# Selected passage

=== Begin Enclosure ===

Well the second time people are looking forward to unescaped strings (#10927). It might worth an option.

Here's a quick hack:

diff --git a/youtube_dl/YoutubeDL.py b/youtube_dl/YoutubeDL.py
index 5d654f55f..d7374e820 100755
--- a/youtube_dl/YoutubeDL.py
+++ b/youtube_dl/YoutubeDL.py
@@ -1535,7 +1535,7 @@ class YoutubeDL(object):
         if self.params.get('forceformat', False):
             self.to_stdout(info_dict['format'])
         if self.params.get('forcejson', False):
-            self.to_stdout(json.dumps(info_dict))

=== End Enclosure ===

# Problem to solve
List every string in single quotes in the post on unescaped strings. The records that come next are separate material, apart from the post on unescaped strings.

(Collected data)
=== Begin Enclosure ===

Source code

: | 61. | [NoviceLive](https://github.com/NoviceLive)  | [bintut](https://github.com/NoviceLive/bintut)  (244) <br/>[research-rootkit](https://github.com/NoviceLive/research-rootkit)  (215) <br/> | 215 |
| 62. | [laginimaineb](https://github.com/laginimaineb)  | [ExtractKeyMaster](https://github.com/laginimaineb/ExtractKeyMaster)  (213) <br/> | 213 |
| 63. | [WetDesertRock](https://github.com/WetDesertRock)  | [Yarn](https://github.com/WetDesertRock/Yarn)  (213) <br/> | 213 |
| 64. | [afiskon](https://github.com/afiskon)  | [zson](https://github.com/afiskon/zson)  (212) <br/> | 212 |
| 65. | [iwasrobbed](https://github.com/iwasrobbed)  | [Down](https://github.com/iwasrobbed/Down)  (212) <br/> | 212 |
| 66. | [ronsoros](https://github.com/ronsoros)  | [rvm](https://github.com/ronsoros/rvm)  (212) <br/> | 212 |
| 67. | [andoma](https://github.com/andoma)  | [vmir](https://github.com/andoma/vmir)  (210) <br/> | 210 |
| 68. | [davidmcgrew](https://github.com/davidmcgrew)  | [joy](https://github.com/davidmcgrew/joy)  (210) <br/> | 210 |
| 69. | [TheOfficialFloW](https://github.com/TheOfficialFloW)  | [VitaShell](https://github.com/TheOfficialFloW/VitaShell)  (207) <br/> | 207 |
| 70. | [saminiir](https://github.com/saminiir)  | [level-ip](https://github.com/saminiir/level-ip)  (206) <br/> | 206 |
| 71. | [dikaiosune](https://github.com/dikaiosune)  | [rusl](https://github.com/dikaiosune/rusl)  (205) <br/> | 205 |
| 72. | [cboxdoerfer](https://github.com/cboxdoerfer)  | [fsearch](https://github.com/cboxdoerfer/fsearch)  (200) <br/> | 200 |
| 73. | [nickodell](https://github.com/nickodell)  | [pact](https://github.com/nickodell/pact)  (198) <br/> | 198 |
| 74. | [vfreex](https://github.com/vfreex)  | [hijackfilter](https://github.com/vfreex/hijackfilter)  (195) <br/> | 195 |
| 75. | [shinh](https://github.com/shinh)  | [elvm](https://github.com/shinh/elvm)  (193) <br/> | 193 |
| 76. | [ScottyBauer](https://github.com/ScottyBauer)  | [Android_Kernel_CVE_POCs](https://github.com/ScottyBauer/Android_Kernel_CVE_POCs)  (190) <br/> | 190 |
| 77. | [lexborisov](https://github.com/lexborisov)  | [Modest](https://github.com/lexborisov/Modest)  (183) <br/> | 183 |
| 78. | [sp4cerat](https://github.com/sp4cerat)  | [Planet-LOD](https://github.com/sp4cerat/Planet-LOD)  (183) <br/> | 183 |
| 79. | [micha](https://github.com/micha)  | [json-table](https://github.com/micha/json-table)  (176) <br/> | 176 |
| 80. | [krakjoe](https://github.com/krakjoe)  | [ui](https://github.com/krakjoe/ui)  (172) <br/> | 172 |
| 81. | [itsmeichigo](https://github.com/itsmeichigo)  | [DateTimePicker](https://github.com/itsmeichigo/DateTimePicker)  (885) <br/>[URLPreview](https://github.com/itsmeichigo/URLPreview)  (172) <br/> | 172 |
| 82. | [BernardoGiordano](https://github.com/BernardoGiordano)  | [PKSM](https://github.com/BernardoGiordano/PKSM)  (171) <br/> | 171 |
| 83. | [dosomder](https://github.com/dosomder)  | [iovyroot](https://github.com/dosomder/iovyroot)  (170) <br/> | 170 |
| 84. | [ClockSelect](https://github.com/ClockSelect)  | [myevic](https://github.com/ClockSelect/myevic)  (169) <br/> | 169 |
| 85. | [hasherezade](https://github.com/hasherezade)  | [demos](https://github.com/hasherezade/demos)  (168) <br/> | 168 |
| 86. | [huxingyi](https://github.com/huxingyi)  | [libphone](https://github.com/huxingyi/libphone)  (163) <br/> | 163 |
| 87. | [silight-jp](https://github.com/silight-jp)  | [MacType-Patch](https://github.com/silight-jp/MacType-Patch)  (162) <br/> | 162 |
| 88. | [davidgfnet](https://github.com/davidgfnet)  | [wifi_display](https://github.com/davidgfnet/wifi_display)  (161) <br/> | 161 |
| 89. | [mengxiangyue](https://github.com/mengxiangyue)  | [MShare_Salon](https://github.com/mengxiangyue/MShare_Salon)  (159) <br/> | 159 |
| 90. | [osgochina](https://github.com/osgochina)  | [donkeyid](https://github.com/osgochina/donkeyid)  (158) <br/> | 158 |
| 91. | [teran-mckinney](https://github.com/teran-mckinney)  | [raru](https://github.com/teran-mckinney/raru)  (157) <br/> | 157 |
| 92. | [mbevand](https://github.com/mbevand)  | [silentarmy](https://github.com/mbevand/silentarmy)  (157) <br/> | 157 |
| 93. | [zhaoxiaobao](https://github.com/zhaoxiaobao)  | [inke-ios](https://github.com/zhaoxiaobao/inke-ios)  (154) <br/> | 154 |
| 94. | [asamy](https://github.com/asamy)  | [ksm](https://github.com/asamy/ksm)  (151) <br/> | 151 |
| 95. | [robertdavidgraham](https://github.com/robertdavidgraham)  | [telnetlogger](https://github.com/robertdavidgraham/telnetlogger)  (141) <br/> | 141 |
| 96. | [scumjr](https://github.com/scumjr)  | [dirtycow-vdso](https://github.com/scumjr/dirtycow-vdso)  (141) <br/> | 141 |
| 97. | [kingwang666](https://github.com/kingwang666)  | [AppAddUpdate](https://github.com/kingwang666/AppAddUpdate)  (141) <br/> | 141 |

=== End Enclosure ===

# Solved problem
'forceformat', 'format', 'forcejson'